EXERCISE DATA Start Marker
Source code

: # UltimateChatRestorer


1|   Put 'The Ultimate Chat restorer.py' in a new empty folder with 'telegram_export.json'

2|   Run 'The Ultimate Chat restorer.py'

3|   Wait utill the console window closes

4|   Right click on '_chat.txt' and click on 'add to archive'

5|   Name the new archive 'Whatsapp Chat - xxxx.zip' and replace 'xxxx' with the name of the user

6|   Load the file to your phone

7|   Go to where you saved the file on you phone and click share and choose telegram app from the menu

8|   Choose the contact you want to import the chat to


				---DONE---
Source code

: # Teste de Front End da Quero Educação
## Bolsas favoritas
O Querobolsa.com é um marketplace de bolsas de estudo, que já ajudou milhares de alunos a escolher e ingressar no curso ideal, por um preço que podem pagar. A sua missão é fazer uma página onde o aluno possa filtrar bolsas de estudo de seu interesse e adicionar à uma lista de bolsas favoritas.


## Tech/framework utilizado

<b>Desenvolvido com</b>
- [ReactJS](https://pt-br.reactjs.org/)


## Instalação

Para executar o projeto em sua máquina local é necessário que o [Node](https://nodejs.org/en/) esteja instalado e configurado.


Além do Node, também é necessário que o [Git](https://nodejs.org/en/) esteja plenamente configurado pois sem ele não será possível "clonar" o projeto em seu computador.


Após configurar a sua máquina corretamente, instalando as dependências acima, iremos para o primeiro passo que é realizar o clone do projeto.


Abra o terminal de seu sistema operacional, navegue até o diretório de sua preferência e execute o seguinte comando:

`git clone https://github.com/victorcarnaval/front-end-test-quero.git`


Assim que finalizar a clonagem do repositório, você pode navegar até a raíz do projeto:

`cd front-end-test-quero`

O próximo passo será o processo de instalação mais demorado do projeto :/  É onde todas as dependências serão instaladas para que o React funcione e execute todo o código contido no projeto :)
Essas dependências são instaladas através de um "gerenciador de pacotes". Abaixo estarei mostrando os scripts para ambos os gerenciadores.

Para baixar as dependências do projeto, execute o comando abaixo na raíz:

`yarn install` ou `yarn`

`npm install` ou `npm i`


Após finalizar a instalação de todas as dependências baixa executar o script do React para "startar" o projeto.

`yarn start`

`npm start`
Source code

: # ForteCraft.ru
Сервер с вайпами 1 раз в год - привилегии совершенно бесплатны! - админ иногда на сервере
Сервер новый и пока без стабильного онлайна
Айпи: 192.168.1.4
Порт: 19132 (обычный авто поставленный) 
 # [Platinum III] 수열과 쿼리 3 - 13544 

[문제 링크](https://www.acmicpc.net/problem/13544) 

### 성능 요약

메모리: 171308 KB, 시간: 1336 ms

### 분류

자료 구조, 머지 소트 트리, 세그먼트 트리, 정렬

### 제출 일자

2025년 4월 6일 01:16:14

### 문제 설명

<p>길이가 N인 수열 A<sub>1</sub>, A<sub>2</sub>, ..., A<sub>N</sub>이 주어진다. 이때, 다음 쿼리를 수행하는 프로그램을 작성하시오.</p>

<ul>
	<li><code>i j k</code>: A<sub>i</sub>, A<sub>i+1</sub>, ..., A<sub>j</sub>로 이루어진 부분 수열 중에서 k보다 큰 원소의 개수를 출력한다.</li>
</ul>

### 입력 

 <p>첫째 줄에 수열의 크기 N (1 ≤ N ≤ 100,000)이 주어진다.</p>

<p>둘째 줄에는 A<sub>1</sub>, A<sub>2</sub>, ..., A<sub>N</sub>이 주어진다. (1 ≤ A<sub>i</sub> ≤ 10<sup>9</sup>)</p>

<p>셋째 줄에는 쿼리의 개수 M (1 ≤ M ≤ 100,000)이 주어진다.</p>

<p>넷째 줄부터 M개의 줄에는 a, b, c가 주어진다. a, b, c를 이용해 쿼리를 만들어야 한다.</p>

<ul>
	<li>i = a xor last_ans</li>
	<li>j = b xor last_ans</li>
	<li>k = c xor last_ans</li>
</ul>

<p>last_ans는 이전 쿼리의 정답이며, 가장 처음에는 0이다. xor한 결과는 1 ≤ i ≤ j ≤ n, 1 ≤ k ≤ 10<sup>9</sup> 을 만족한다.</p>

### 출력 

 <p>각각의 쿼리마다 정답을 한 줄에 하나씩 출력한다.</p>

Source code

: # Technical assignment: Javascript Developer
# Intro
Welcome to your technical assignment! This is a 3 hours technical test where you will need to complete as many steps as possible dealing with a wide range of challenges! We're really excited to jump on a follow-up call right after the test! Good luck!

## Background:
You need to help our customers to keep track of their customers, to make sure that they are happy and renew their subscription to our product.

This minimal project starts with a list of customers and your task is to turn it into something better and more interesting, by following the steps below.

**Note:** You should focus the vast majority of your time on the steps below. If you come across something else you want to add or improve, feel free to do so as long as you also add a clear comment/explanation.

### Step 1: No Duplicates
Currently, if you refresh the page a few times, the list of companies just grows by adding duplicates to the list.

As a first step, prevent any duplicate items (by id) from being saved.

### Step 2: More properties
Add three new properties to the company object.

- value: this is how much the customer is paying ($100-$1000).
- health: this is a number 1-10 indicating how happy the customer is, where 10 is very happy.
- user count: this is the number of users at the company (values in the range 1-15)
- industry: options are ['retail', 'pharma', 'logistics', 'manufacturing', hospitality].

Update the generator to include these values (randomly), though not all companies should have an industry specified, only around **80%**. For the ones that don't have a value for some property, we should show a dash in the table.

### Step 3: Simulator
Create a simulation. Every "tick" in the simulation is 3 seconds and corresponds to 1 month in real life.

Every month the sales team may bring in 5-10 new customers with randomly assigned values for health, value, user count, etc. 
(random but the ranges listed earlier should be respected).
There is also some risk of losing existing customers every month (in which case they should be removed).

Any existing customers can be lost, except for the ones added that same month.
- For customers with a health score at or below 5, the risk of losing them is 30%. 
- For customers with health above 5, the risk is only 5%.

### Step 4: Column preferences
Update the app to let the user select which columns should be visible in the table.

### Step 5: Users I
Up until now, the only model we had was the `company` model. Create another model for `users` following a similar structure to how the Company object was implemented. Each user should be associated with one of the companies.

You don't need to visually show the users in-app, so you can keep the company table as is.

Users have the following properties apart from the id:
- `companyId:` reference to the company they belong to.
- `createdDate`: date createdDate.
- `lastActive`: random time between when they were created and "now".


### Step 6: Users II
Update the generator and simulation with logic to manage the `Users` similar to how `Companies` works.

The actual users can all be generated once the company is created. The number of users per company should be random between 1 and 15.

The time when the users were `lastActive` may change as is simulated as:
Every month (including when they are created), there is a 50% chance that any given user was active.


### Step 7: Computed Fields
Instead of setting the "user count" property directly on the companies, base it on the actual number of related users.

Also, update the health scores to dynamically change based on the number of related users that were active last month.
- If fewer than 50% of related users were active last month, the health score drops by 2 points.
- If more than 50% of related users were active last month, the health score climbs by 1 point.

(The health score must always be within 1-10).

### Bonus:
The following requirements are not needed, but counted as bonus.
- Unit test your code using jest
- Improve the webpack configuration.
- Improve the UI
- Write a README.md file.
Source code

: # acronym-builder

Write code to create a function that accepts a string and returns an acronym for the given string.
EXERCISE DATA End Marker
(EXERCISE DIRECTIONS): From the rows above, print without any changes every line from the line with "<p>last_ans는 이전 쿼리의" to the line with "Welcome to your", including both of those lines.

(RESULT OF THIS TASK):
<p>last_ans는 이전 쿼리의 정답이며, 가장 처음에는 0이다. xor한 결과는 1 ≤ i ≤ j ≤ n, 1 ≤ k ≤ 10<sup>9</sup> 을 만족한다.</p>

### 출력 

 <p>각각의 쿼리마다 정답을 한 줄에 하나씩 출력한다.</p>

Source code

: # Technical assignment: Javascript Developer
# Intro
Welcome to your technical assignment! This is a 3 hours technical test where you will need to complete as many steps as possible dealing with a wide range of challenges! We're really excited to jump on a follow-up call right after the test! Good luck!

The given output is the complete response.